April 16, 2006

Warning: New Microsoft Patch Breaks Web Pages -- On Purpose!

Greetings. OK, let's be fair about this, the underlying purpose of the Microsoft patch isn't to break Web pages, though this result was understood and expected.

Some venues are calling the issue a "mini-Y2K" -- which is a bit overdramatic -- but it is important and could have significant effects around the world.

As of a few days ago, vast numbers of Internet Explorer (IE) users are experiencing Web pages all over the Net which simply don't work as expected any more.

Simplified backstory first. A couple of years ago, Microsoft lost a patent fight over commonly used techniques to embed "active" content into Web pages. While "ActiveX" operations are usually cited in this regard, in reality all manner of embedded active player objects are apparently involved, including Flash, QuickTime, RealPlayer, Java, etc.

We can argue about whether or not such techniques should be patentable in the first place. A lot of us believe that such patents have gone way overboard and that the USPTO is far out of its depth.

In any case, MS decided that they didn't want to pay the associated license fees for the patented techniques (so far, the holders of the patent have seemingly not gone after open source browsers in non-commercial contexts -- such as Firefox -- which is why Firefox is not currently affected by this issue).

Several months ago, MS issued a patch to change IE behavior to what they believe is a non-infringing operation. This requires that users explicitly click embedded objects first (theoretically guided by a small hint message that appears if they happen to mouse over the objects, which will supposedly be visually boxed as a cue), before the objects will become active. In the case of active objects that already require a click to start, this means that two clicks will now be needed.

There are variations on this theme. For example, in some cases, playback of video may commence automatically, but the video control buttons reportedly won't be active unless the user clicks them first. Confusing? Yep.

There are ways to redesign Web pages to restore the original behaviors, more or less. But these typically require the use of embedded javascript, which introduces its own complexity and security issues, especially on large sites.

If MS originally issued the patch that changed IE behavior months ago, why is this a big deal today? Because only now is Microsoft pushing out that patch as part of the standard automatic "Windows Update" mechanisms. Previously, you would have had to manually download the patch yourself. Millions of people are currently receiving the patch, and seeing the associated effects.

Now for an even more bizarre twist. Microsoft, realizing the sudden negative impact that this patch could have on many users, has just issued yet another patch (which as far as I know must be downloaded manually) that specifically disables the "offending" patch until the next planned IE update in a couple of months or so, restoring the original IE behavior until then on a temporary basis. Got that? You can't make this stuff up.

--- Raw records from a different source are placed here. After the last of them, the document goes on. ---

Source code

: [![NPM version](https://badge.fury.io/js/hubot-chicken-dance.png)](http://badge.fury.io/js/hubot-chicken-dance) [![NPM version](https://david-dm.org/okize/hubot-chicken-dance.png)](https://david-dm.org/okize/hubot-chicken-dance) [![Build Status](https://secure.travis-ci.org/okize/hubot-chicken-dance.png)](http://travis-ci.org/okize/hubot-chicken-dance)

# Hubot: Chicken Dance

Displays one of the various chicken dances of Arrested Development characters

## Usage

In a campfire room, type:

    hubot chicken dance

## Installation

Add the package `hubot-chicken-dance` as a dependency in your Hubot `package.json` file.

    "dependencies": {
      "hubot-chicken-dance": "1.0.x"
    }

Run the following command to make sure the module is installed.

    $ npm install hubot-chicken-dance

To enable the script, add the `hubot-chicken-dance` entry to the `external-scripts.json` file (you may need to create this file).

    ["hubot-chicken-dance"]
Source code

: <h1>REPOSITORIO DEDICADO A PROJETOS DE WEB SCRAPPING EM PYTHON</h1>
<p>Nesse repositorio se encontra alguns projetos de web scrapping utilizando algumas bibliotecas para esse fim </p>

Perhaps the biggest problem with this situation is that many Web sites don't realize that they can be affected even if they don't use ActiveX. In fact, I wasn't aware of this until a few days ago, when I started having problems with a relatively simple embedded Flash video. You can see the effects and side-effects, plus the explanations I've now placed on the related page, at this blog entry.

Since the embedded video area is itself black, the new IE behavior of "boxing" the object as a cue to an additional click turned out to be essentially invisible. Surprise!

Note that the underlying display code is unchanged. I have not at this time added the javascript "container" code that would be necessary to "fully" workaround this silly situation.

Are we all bozos on this bus, or what?